■ **WORK TO BE COMPLETED**: While reading through the material below, copy each line that holds the word "headers".

■ **MATERIAL PROVIDED**:
--- START ---

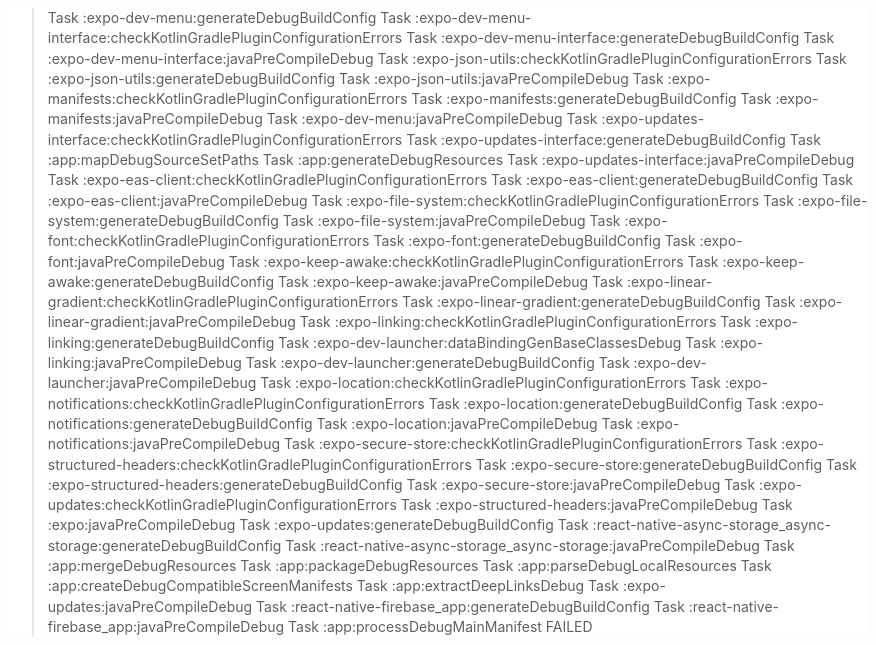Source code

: > Task :expo-dev-menu:generateDebugBuildConfig
> Task :expo-dev-menu-interface:checkKotlinGradlePluginConfigurationErrors
> Task :expo-dev-menu-interface:generateDebugBuildConfig
> Task :expo-dev-menu-interface:javaPreCompileDebug
> Task :expo-json-utils:checkKotlinGradlePluginConfigurationErrors
> Task :expo-json-utils:generateDebugBuildConfig
> Task :expo-json-utils:javaPreCompileDebug
> Task :expo-manifests:checkKotlinGradlePluginConfigurationErrors
> Task :expo-manifests:generateDebugBuildConfig
> Task :expo-manifests:javaPreCompileDebug
> Task :expo-dev-menu:javaPreCompileDebug
> Task :expo-updates-interface:checkKotlinGradlePluginConfigurationErrors
> Task :expo-updates-interface:generateDebugBuildConfig
> Task :app:mapDebugSourceSetPaths
> Task :app:generateDebugResources
> Task :expo-updates-interface:javaPreCompileDebug
> Task :expo-eas-client:checkKotlinGradlePluginConfigurationErrors
> Task :expo-eas-client:generateDebugBuildConfig
> Task :expo-eas-client:javaPreCompileDebug
> Task :expo-file-system:checkKotlinGradlePluginConfigurationErrors
> Task :expo-file-system:generateDebugBuildConfig
> Task :expo-file-system:javaPreCompileDebug
> Task :expo-font:checkKotlinGradlePluginConfigurationErrors
> Task :expo-font:generateDebugBuildConfig
> Task :expo-font:javaPreCompileDebug
> Task :expo-keep-awake:checkKotlinGradlePluginConfigurationErrors
> Task :expo-keep-awake:generateDebugBuildConfig
> Task :expo-keep-awake:javaPreCompileDebug
> Task :expo-linear-gradient:checkKotlinGradlePluginConfigurationErrors
> Task :expo-linear-gradient:generateDebugBuildConfig
> Task :expo-linear-gradient:javaPreCompileDebug
> Task :expo-linking:checkKotlinGradlePluginConfigurationErrors
> Task :expo-linking:generateDebugBuildConfig
> Task :expo-dev-launcher:dataBindingGenBaseClassesDebug
> Task :expo-linking:javaPreCompileDebug
> Task :expo-dev-launcher:generateDebugBuildConfig
> Task :expo-dev-launcher:javaPreCompileDebug
> Task :expo-location:checkKotlinGradlePluginConfigurationErrors
> Task :expo-notifications:checkKotlinGradlePluginConfigurationErrors
> Task :expo-location:generateDebugBuildConfig
> Task :expo-notifications:generateDebugBuildConfig
> Task :expo-location:javaPreCompileDebug
> Task :expo-notifications:javaPreCompileDebug
> Task :expo-secure-store:checkKotlinGradlePluginConfigurationErrors
> Task :expo-structured-headers:checkKotlinGradlePluginConfigurationErrors
> Task :expo-secure-store:generateDebugBuildConfig
> Task :expo-structured-headers:generateDebugBuildConfig
> Task :expo-secure-store:javaPreCompileDebug
> Task :expo-updates:checkKotlinGradlePluginConfigurationErrors
> Task :expo-structured-headers:javaPreCompileDebug
> Task :expo:javaPreCompileDebug
> Task :expo-updates:generateDebugBuildConfig
> Task :react-native-async-storage_async-storage:generateDebugBuildConfig
> Task :react-native-async-storage_async-storage:javaPreCompileDebug
> Task :app:mergeDebugResources
> Task :app:packageDebugResources
> Task :app:parseDebugLocalResources
> Task :app:createDebugCompatibleScreenManifests
> Task :app:extractDeepLinksDebug
> Task :expo-updates:javaPreCompileDebug
> Task :react-native-firebase_app:generateDebugBuildConfig
> Task :react-native-firebase_app:javaPreCompileDebug
> Task :app:processDebugMainManifest FAILED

--- END ---

■ **TASK OUTPUT**:
> Task :expo-structured-headers:checkKotlinGradlePluginConfigurationErrors
> Task :expo-structured-headers:generateDebugBuildConfig
> Task :expo-structured-headers:javaPreCompileDebug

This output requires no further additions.